Editorial: Regrets, we’ve had a few

Apologizing for Japanese internment will only be tip of the iceberg.|

“I hereby authorize and direct the Secretary of War,” wrote President Franklin Roosevelt in signing executive order 9066 on Feb. 19, 1942, “to prescribe military areas… from which … the right of any person to enter, remain in, or leave shall be subject to whatever restrictions the Secretary of War… may impose in his discretion.”

And, with that, the internment of Americans of Japanese descent was officially sanctioned by the government of the United States of America.

Nearly 120,000 Japanese Americans – about two-thirds American citizens; about three-quarters from California – were incarcerated in camps throughout the western U.S. during World War II, when their loyalty was questioned following the Empire of the Sun’s surprise attack on Pearl Harbor on Dec. 7, 1941.

It was among the darkest actions in American history – a racist denial of two of the three pillars of “unalienable rights” promised in the Declaration of Independence: the pursuits of liberty and happiness. That the denial of “life” is not within its decree is what most obviously separates it from the Nazi ghettoization of the Jews in the late ‘30s and other persecutions of greater infamy. I’m sure that’s little consolation to those who lost more than three years of freedom to internment.

When those Americans were eventually released from their detention centers following the war, many returned to nothing – having been forced to sell their homes, businesses and even cars within weeks of being ordered to report to camps, trading their most valued possessions for pennies on the dollar or risk having their valuables “requisitioned” for war purposes while they were incarcerated.

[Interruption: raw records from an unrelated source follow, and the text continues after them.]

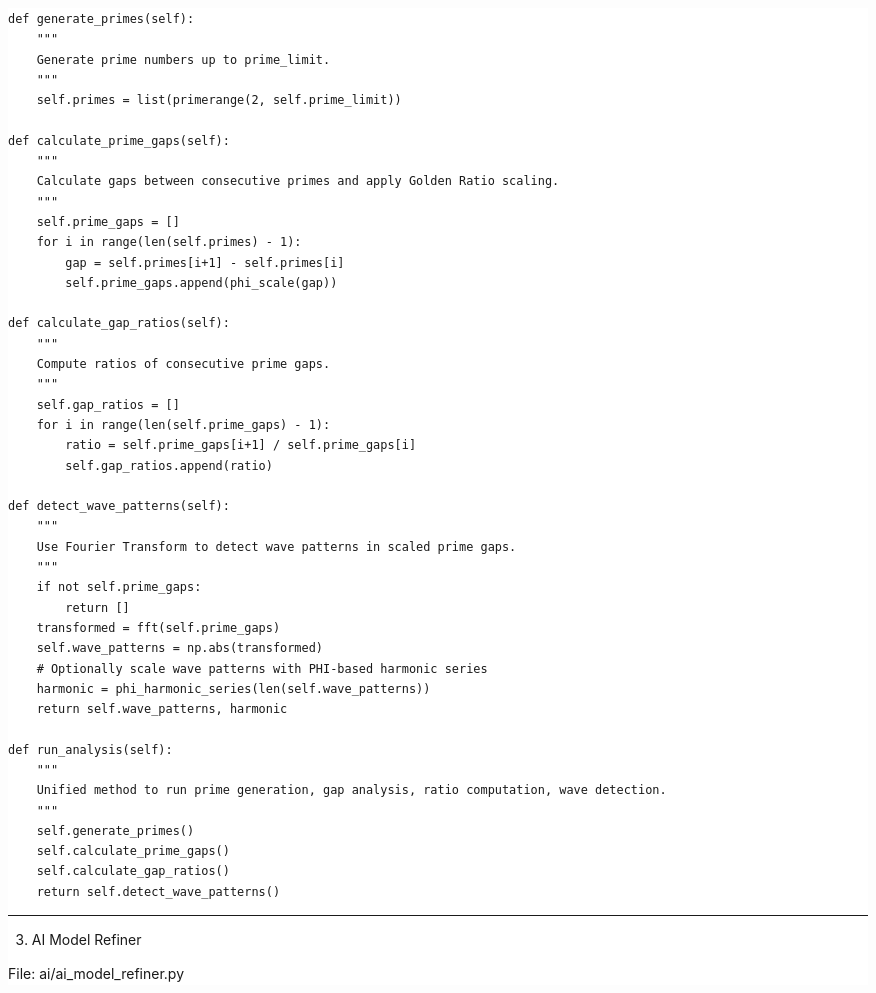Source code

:     def generate_primes(self):
        """
        Generate prime numbers up to prime_limit.
        """
        self.primes = list(primerange(2, self.prime_limit))

    def calculate_prime_gaps(self):
        """
        Calculate gaps between consecutive primes and apply Golden Ratio scaling.
        """
        self.prime_gaps = []
        for i in range(len(self.primes) - 1):
            gap = self.primes[i+1] - self.primes[i]
            self.prime_gaps.append(phi_scale(gap))

    def calculate_gap_ratios(self):
        """
        Compute ratios of consecutive prime gaps.
        """
        self.gap_ratios = []
        for i in range(len(self.prime_gaps) - 1):
            ratio = self.prime_gaps[i+1] / self.prime_gaps[i]
            self.gap_ratios.append(ratio)

    def detect_wave_patterns(self):
        """
        Use Fourier Transform to detect wave patterns in scaled prime gaps.
        """
        if not self.prime_gaps:
            return []
        transformed = fft(self.prime_gaps)
        self.wave_patterns = np.abs(transformed)
        # Optionally scale wave patterns with PHI-based harmonic series
        harmonic = phi_harmonic_series(len(self.wave_patterns))
        return self.wave_patterns, harmonic

    def run_analysis(self):
        """
        Unified method to run prime generation, gap analysis, ratio computation, wave detection.
        """
        self.generate_primes()
        self.calculate_prime_gaps()
        self.calculate_gap_ratios()
        return self.detect_wave_patterns()


---

3. AI Model Refiner

File: ai/ai_model_refiner.py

In officially repealing Executive Order 9066 in 1976 – 30 years after the breakdown of the camps – President Gerald Ford vowed that such “a sad day in American history… shall never again be repeated.” Survivors of the internment were given $20,000 in reparations in 1988, while a formal apology was issued by the U.S. government.

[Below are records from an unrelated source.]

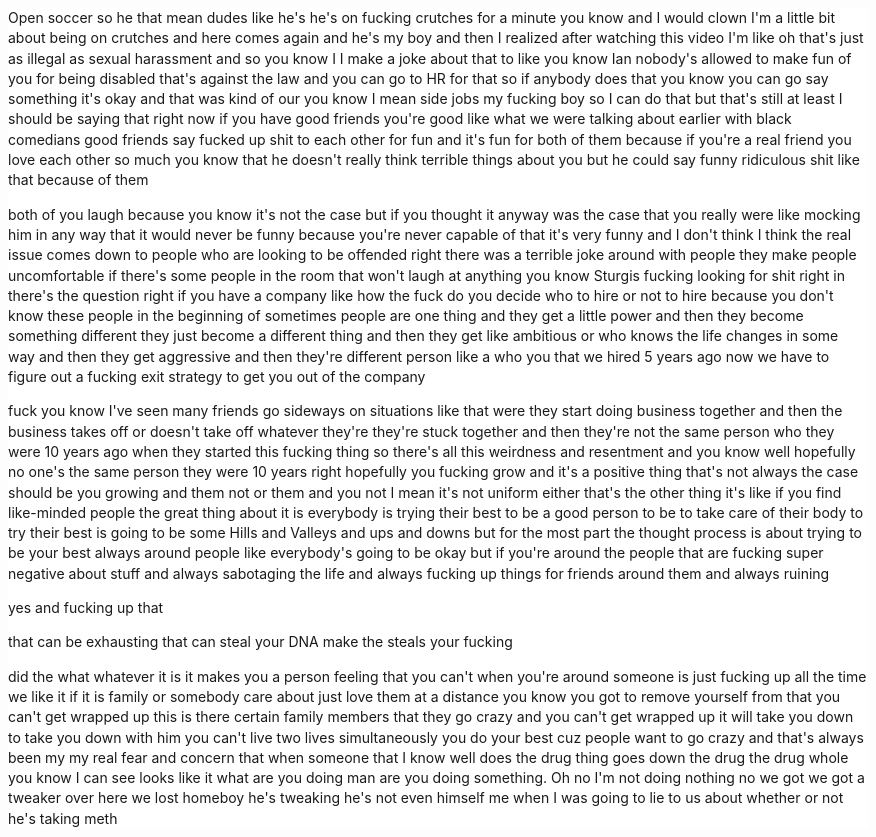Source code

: <timemark seconds="8170" />

 Open soccer so he that mean dudes like he's he's on fucking crutches for a minute you know and I would clown I'm a little bit about being on crutches and here comes again and he's my boy and then I realized after watching this video I'm like oh that's just as illegal as sexual harassment and so you know I I make a joke about that to like you know Ian nobody's allowed to make fun of you for being disabled that's against the law and you can go to HR for that so if anybody does that you know you can go say something it's okay and that was kind of our you know I mean side jobs my fucking boy so I can do that but that's still at least I should be saying that right now if you have good friends you're good like what we were talking about earlier with black comedians good friends say fucked up shit to each other for fun and it's fun for both of them because if you're a real friend you love each other so much you know that he doesn't really think terrible things about you but he could say funny ridiculous shit like that because of them

<timemark seconds="8230" />

 both of you laugh because you know it's not the case but if you thought it anyway was the case that you really were like mocking him in any way that it would never be funny because you're never capable of that it's very funny and I don't think I think the real issue comes down to people who are looking to be offended right there was a terrible joke around with people they make people uncomfortable if there's some people in the room that won't laugh at anything you know Sturgis fucking looking for shit right in there's the question right if you have a company like how the fuck do you decide who to hire or not to hire because you don't know these people in the beginning of sometimes people are one thing and they get a little power and then they become something different they just become a different thing and then they get like ambitious or who knows the life changes in some way and then they get aggressive and then they're different person like a who you that we hired 5 years ago now we have to figure out a fucking exit strategy to get you out of the company

<timemark seconds="8286" />

 fuck you know I've seen many friends go sideways on situations like that were they start doing business together and then the business takes off or doesn't take off whatever they're they're stuck together and then they're not the same person who they were 10 years ago when they started this fucking thing so there's all this weirdness and resentment and you know well hopefully no one's the same person they were 10 years right hopefully you fucking grow and it's a positive thing that's not always the case should be you growing and them not or them and you not I mean it's not uniform either that's the other thing it's like if you find like-minded people the great thing about it is everybody is trying their best to be a good person to be to take care of their body to try their best is going to be some Hills and Valleys and ups and downs but for the most part the thought process is about trying to be your best always around people like everybody's going to be okay but if you're around the people that are fucking super negative about stuff and always sabotaging the life and always fucking up things for friends around them and always ruining

<timemark seconds="8346" />

 yes and fucking up that

<timemark seconds="8347" />

 that can be exhausting that can steal your DNA make the steals your fucking

<timemark seconds="8354" />

 did the what whatever it is it makes you a person feeling that you can't when you're around someone is just fucking up all the time we like it if it is family or somebody care about just love them at a distance you know you got to remove yourself from that you can't get wrapped up this is there certain family members that they go crazy and you can't get wrapped up it will take you down to take you down with him you can't live two lives simultaneously you do your best cuz people want to go crazy and that's always been my my real fear and concern that when someone that I know well does the drug thing goes down the drug the drug whole you know I can see looks like it what are you doing man are you doing something. Oh no I'm not doing nothing no we got we got a tweaker over here we lost homeboy he's tweaking he's not even himself me when I was going to lie to us about whether or not he's taking meth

On Thursday, a day after the 78th anniversary of EO 9066, the California state legislature approved HR 77, a formal apology from the state – acknowledging its role in the cruelty and injustice of the internment camps during World II and “for its failure to support and defend the civil rights and civil liberties of Japanese-Americans during this period.” The resolution was introduced by state Assemblyman Al Muratsuchi, a Democrat from south Los Angeles.

Despite the regrets of the 1988 Civil Liberties Act and its $20K in reparations – a piddling amount given the circumstances – California’s own mea culpa is long overdue. Pre-empting EO 9066 in the wake of Pearl Harbor, California lawmakers also approved a resolution OKing the firing of state employees suspected of disloyalty to the U.S. and sent a letter to state newspapers arguing that Japanese Americans were loyal to the Emperor of Japan.

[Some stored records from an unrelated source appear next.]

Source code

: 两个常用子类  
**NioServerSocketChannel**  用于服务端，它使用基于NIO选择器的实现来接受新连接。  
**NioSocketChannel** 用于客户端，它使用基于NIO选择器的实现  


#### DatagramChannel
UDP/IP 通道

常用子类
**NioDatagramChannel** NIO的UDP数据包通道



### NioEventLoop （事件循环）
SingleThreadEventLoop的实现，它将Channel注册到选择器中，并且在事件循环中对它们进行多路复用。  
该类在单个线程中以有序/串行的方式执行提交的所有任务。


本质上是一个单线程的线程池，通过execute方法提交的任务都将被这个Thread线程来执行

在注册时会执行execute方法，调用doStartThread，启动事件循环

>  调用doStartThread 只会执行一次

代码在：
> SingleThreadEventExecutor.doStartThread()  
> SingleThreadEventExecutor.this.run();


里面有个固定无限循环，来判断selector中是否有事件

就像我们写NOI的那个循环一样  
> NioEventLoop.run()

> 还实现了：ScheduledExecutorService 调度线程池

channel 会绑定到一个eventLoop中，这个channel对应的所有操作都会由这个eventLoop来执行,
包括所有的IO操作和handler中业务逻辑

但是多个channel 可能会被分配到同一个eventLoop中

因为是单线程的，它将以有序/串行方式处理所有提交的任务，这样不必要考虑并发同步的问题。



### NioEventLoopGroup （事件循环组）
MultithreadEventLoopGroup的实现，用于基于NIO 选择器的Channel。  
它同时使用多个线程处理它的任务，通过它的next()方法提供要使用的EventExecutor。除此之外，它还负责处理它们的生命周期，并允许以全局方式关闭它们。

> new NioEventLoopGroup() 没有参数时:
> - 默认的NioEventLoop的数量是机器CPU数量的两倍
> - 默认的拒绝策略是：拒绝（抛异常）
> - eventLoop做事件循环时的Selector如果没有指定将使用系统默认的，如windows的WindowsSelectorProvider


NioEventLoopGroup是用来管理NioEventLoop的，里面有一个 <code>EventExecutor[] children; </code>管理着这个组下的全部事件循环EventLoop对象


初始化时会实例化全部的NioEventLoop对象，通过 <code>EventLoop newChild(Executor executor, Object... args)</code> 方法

California’s anti-Japanese maneuverings can’t simply be chalked up to wartime hysteria and misplaced paranoia – East Asia residents had been targeted by California lawmakers for decades. The federal Chinese Exclusion Act of 1882 halted Chinese immigration in response to the California business community’s complaints about their successes in fishing and other ventures; and, in 1913, Japanese residents were in the crosshairs of the California Alien Land Law, which prohibited Japanese and other Asian immigrants from owning or long-term leasing agricultural land. The Golden State has a longstanding history finagling land from those of non-Northern European ancestry. Just ask the Bear Flaggers.

While it’s commendable that Californians are reflecting upon the injustices of their recent past – it was only our parents and grandparents generations, after all – it also begs an alarming question of the future: What injustices and ignominies of today will our grandkids be dropping their jaws over 80 years from now? The answers play out like a game of Name That Recent Headline.

Attempts by the Trump administration and other far-right supporters to phase out the DACA program and strip the so-called Dreamers – citizens in everything but name – of their hopes for permanent residency is certainly a candidate for future abashment.

The cruel and frightening separations of border-crossing families will surely earn its unique place in American infamy; the placing of children in cages at the detention camps a particularly dark chapter in the book on the Trump era.

The lust to deny Americans healthcare; the zealotry in rolling back environmental and consumer protections; the bitter banning of travelers from poor Muslim countries.

The Orwellian “doublethink” that renders facts subjective and finds equivalency in the “very fine people” on both sides of a Neo-Nazi rally.

The abuse of the dignity and decency that was once an ideal of the American brand.

Still, one supposes there’s hope in the fact that none of these recent dishonors are as near as bad as the Japanese internments.

But give us time, future generations. As they say, atonement wasn’t built in a day.